Windows 10 really is an excellent OS in its own right. It's such a shame that they keep undermining all the progress they've made by pulling crap like this.

1 comments

You forgot the great and updated CMD where you can finally select and copy properly ;)
and Environment Variables / PATH entries are now added as rows on a table, instead of appending to a super long string and trying to remember whether or not to put a slash and or a semi-colon at the end
The default terminals have improved significantly since Windows 7 for sure, but it still hasn't evolved into something that I genuinely enjoy using yet, at least compared to some of the other, much better terminals out there (missing tabs, splitting, extensibility, etc), so I'm hesitant to include that on my list.
You can make Powershell your default now, iirc. Also, have you tried the Win+X power user's menu?
I'm actually frustrated by it. I like the fact that I can finally CTR-C/CTR-V into the cmd line. But I spend my time interrupting scripts by just clicking on the cmd windows.
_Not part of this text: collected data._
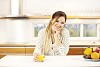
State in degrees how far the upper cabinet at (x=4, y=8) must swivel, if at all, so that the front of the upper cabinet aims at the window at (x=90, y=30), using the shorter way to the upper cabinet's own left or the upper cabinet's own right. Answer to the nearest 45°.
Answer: approximately 90° to the upper cabinet's own left

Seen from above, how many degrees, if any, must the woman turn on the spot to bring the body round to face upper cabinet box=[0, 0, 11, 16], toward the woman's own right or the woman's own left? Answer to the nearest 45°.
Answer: approximately 135° to the woman's own right

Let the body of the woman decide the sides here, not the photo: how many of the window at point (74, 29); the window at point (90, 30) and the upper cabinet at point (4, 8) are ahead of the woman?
0

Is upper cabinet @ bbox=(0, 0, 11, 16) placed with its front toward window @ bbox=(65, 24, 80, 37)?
no

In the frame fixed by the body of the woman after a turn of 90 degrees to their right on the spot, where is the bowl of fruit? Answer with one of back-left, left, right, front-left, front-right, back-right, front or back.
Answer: back-left

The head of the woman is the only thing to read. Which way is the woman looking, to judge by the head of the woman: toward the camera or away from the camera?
toward the camera

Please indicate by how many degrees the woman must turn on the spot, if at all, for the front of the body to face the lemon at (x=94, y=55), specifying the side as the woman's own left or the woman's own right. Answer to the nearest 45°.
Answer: approximately 45° to the woman's own left

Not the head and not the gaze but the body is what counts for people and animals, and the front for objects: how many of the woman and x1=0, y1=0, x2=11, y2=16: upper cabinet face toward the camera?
2

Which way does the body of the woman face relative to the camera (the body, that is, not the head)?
toward the camera

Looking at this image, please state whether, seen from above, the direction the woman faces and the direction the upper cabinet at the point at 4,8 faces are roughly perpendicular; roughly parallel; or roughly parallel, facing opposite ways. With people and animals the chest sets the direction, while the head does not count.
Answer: roughly parallel

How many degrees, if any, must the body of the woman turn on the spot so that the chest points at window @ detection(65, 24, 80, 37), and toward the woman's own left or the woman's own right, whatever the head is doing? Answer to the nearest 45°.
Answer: approximately 180°

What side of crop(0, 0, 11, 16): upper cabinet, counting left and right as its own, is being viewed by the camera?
front

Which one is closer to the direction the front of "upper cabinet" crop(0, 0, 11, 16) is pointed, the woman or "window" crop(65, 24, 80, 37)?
the woman

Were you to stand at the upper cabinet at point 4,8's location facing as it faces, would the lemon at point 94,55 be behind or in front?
in front
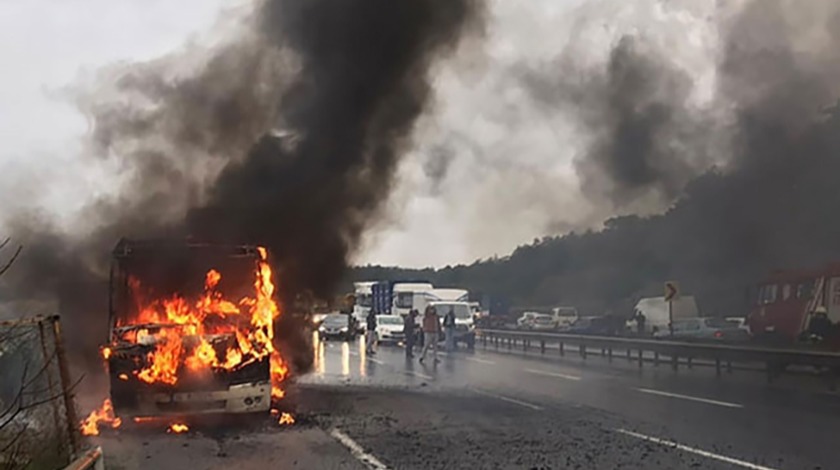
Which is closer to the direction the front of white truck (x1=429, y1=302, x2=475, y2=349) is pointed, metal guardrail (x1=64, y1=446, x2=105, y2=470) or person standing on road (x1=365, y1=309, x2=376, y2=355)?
the metal guardrail

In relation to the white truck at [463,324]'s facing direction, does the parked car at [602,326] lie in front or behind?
behind

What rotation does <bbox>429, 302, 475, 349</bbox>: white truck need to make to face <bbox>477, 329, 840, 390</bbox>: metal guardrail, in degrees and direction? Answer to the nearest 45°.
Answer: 0° — it already faces it

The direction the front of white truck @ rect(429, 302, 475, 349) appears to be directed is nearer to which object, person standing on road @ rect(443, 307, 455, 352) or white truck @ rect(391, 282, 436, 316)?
the person standing on road

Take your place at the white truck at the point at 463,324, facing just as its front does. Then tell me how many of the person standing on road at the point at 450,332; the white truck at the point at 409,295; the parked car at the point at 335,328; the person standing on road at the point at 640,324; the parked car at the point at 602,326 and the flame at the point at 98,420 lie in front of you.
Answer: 2

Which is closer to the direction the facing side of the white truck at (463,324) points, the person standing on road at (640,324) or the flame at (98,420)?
the flame

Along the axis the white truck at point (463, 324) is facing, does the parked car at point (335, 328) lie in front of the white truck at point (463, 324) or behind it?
behind

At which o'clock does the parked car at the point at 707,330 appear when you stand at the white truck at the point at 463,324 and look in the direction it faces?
The parked car is roughly at 9 o'clock from the white truck.

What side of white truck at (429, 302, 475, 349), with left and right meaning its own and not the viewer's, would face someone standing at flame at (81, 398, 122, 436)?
front

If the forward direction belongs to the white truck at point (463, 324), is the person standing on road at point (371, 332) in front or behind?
in front

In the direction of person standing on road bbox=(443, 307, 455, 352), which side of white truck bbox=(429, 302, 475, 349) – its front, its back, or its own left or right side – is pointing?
front

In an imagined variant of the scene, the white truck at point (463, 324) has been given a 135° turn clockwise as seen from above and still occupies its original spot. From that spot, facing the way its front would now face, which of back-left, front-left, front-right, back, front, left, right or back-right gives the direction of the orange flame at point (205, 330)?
back-left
It triggers the selection tool which blocks the script (this is mostly W10/WS2016 through RDP, I don't use windows 10 on laptops).
You know you can just untick the checkbox that's enabling this feature on the window properties.
Honestly, I prefer the old rectangular-selections because it's great for copying individual columns of output from `dir`, for example.
In many applications you can Alt+drag to select vertically.